*WHAT YOU ARE ASKED TO DO:* Look through the records below for the line with "Page size: 1241x1754." and the line with "Rendered at 1275 by 1650 pixels.", then return those lines and all lines between, exactly.

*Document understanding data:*

* * * * * * * * *

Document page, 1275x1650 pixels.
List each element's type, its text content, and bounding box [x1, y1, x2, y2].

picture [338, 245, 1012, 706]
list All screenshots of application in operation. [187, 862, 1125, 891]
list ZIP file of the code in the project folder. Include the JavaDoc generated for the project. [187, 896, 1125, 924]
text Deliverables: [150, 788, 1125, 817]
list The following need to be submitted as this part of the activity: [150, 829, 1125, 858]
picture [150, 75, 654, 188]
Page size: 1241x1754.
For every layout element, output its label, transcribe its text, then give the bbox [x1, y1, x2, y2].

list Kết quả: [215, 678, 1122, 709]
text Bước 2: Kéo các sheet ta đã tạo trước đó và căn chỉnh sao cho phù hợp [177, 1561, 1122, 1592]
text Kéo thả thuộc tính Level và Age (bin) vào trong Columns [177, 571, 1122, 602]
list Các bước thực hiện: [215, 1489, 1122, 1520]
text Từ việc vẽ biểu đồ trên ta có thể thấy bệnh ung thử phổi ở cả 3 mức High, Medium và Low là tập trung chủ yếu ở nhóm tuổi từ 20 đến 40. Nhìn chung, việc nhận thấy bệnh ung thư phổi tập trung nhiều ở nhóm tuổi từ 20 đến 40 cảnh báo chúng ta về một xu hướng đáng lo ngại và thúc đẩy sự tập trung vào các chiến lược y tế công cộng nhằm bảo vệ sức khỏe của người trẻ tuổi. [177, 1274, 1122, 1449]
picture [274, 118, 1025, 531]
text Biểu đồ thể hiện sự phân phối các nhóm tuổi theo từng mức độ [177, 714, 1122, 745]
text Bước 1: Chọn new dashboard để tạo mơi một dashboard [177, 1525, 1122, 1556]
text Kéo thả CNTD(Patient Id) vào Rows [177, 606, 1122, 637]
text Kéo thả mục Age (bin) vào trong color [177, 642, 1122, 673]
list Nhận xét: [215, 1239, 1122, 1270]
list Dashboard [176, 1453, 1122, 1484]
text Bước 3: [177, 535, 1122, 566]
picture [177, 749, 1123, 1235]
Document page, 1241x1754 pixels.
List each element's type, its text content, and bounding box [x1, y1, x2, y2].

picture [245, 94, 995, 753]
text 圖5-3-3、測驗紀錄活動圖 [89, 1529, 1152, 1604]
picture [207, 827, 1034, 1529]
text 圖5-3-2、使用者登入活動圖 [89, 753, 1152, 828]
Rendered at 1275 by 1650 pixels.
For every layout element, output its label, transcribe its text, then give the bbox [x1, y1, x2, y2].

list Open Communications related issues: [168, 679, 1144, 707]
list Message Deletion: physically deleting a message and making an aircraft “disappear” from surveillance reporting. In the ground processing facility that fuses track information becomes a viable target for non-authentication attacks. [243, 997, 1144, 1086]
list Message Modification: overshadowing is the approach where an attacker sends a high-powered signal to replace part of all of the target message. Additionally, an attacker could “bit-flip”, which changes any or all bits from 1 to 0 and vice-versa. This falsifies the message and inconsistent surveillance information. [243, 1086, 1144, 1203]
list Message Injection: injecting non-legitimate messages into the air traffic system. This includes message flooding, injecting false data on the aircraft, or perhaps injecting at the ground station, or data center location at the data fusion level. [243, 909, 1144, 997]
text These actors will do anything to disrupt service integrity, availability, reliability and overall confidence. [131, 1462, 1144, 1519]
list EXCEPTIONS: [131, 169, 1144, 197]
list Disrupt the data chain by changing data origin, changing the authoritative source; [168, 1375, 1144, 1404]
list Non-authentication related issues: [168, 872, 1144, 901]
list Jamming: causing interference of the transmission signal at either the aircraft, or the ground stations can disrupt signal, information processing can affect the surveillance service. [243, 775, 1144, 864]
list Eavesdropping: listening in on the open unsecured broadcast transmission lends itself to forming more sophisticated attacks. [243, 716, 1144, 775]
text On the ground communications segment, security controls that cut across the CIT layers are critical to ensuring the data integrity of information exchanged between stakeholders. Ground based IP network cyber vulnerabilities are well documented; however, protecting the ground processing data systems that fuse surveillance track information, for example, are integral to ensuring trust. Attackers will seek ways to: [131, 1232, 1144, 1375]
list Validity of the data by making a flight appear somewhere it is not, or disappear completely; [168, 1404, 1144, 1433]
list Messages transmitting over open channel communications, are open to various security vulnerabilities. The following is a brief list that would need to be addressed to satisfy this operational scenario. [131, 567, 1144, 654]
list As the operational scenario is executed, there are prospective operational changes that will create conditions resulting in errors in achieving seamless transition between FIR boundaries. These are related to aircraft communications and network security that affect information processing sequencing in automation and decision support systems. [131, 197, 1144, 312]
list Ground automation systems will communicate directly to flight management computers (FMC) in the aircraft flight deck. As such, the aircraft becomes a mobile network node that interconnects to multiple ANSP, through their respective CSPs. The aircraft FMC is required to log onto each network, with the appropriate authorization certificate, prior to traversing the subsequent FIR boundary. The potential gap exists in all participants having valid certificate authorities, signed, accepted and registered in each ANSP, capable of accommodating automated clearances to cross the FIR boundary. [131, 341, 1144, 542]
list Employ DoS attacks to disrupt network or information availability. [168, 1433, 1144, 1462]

* * * * * * * * *

*EXERCISE ANSWER:*
Page size: 1241x1754.
For every layout element, output its label, transcribe its text, then give the bbox [x1, y1, x2, y2].

list Kết quả: [215, 678, 1122, 709]
text Bước 2: Kéo các sheet ta đã tạo trước đó và căn chỉnh sao cho phù hợp [177, 1561, 1122, 1592]
text Kéo thả thuộc tính Level và Age (bin) vào trong Columns [177, 571, 1122, 602]
list Các bước thực hiện: [215, 1489, 1122, 1520]
text Từ việc vẽ biểu đồ trên ta có thể thấy bệnh ung thử phổi ở cả 3 mức High, Medium và Low là tập trung chủ yếu ở nhóm tuổi từ 20 đến 40. Nhìn chung, việc nhận thấy bệnh ung thư phổi tập trung nhiều ở nhóm tuổi từ 20 đến 40 cảnh báo chúng ta về một xu hướng đáng lo ngại và thúc đẩy sự tập trung vào các chiến lược y tế công cộng nhằm bảo vệ sức khỏe của người trẻ tuổi. [177, 1274, 1122, 1449]
picture [274, 118, 1025, 531]
text Biểu đồ thể hiện sự phân phối các nhóm tuổi theo từng mức độ [177, 714, 1122, 745]
text Bước 1: Chọn new dashboard để tạo mơi một dashboard [177, 1525, 1122, 1556]
text Kéo thả CNTD(Patient Id) vào Rows [177, 606, 1122, 637]
text Kéo thả mục Age (bin) vào trong color [177, 642, 1122, 673]
list Nhận xét: [215, 1239, 1122, 1270]
list Dashboard [176, 1453, 1122, 1484]
text Bước 3: [177, 535, 1122, 566]
picture [177, 749, 1123, 1235]
Document page, 1241x1754 pixels.
List each element's type, its text content, and bounding box [x1, y1, x2, y2].

picture [245, 94, 995, 753]
text 圖5-3-3、測驗紀錄活動圖 [89, 1529, 1152, 1604]
picture [207, 827, 1034, 1529]
text 圖5-3-2、使用者登入活動圖 [89, 753, 1152, 828]
Rendered at 1275 by 1650 pixels.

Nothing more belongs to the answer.